Vincent Cunningham sued Friends Provident for compensation on the shortfall of his endowment policy, despite failing to make a claim three years after he received a ‘red letter warning’ informing him of a potential shortfall.
In his case, Cunningham argued the ‘red letter warning’ issued by Friends Provident made no mention of time limits and did not highlight that he had been mis-sold a product, or had suffered a financial loss, a statement Friends Provident disagreed with. He received £1,500 in a ruling that could have serious implications for the endowment market. Alan Lakey, senior partner at Highclere Financial Services, explained: “This is the first time in my knowledge that a client has gone to court over a judgement, and won. The implications for firms could be drastic as it is impossible to appeal if records are not kept. Most brokers will keep records for 20-25 years, but this may not be the case for some.”
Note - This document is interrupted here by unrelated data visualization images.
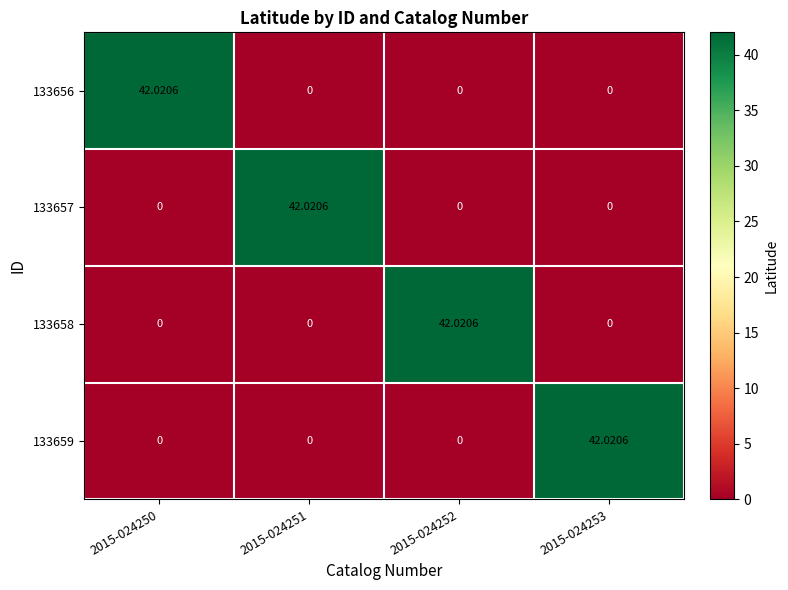

How many data points in 133657 are above 0?

1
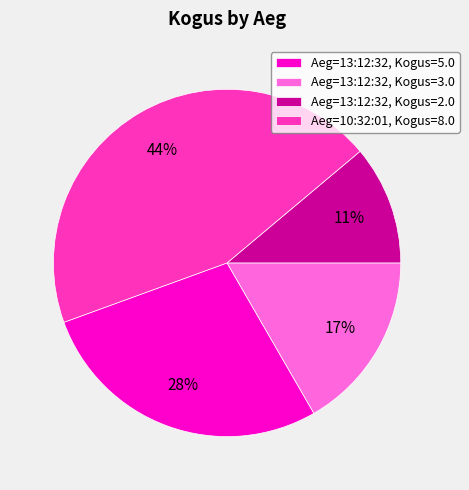

Is there a majority slice in this chart?

No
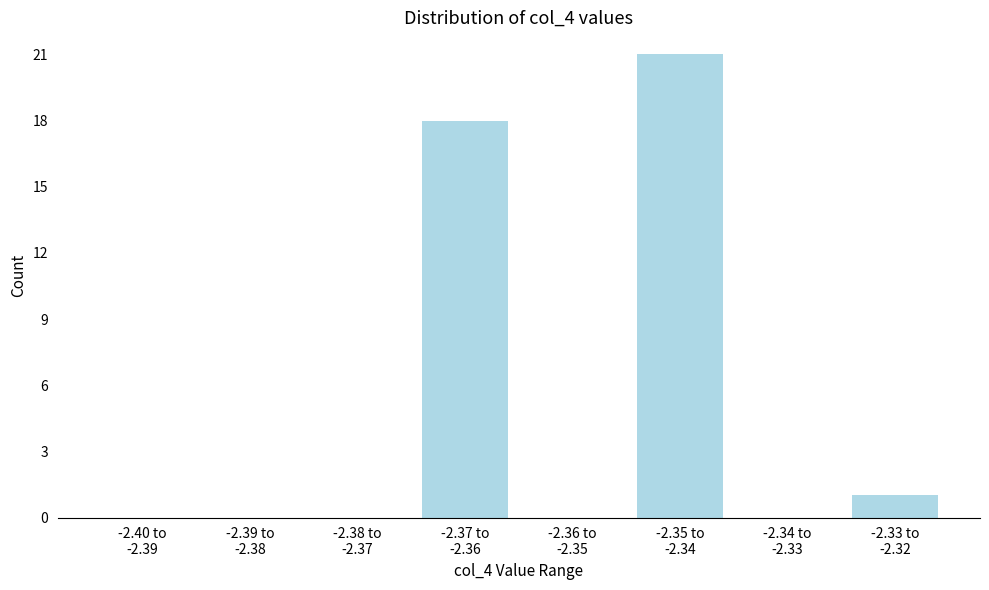

What is the maximum value shown in the chart?

21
He added: “Time-barring may be an issue for lenders and providers, but it doesn’t mean advisers should not look deeper into the matter.”
Sandra Grandison, media communications manager at Friends Provident, said: “We believe this case to be a one-off and unlikely to be applied to others. We have no plans to change our procedure.”
Following the ruling, speculation has mounted that lenders may be forced to rethink their endowment strategies, but Louise Soulsby, media relations manager at Norwich Union, said it had no plans to make changes to its policy. She said: “We are not expecting this decision to have any impact on our endowment policies. We only started issuing time-bar letters in 2004, after new rules about wording had come into action. Norwich Union will, however, be reviewing the transcript of the judge’s decision when it is made available.”